18.15 – 19.00 Cultural programme:
Classical Flute Concert by Shantala Subramanyam and two accompanying artists.
Shantala Subramanyam has been performing solo concerts in reputed organizations all over India since a young age. She has toured extensively across South India performing in many prestigious organizations. She has tour extensively in USA and Europe for her solo concerts. At this time in India where women flutists are only a hand few , Shantala is bound to emerge as a dominant contributor to this field owing to her diligent and hard training. She has been highly appreciated by music critics for her melodic presentations combined with complex rhythmic patterns.
Her co-musicians at the Lund concert were Akkarai Sornalatha on Violin, and K Sai Giridhar on Mridangam.
Sornalatha is a very promising and talented young violinist as well as vocalist.
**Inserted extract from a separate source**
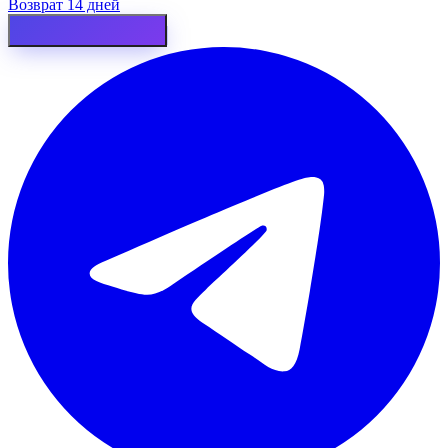
Возврат 14 дней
She has accompanied many reputed artists from South India and performs duet concerts both as a vocalist and violinist with her elder sister Subhalakshmi. Giridhar has travelled extensively in India providing mridangam accompaniment to many a famed musicians and fusion groups in over 500 concerts thus far. He has also had the opportunity to be a part of Jungle orchestra, a fusion group from Denmark. The reason why a number of Danish friends turned up for the concert.
19.30 – 21.00 Light South Asian buffet served to symposium participants at Dept.of Sociology, Paradisgatan 5 G, second floor cafeteria. The delicious food being prepared by Bubu Munshi Eklund.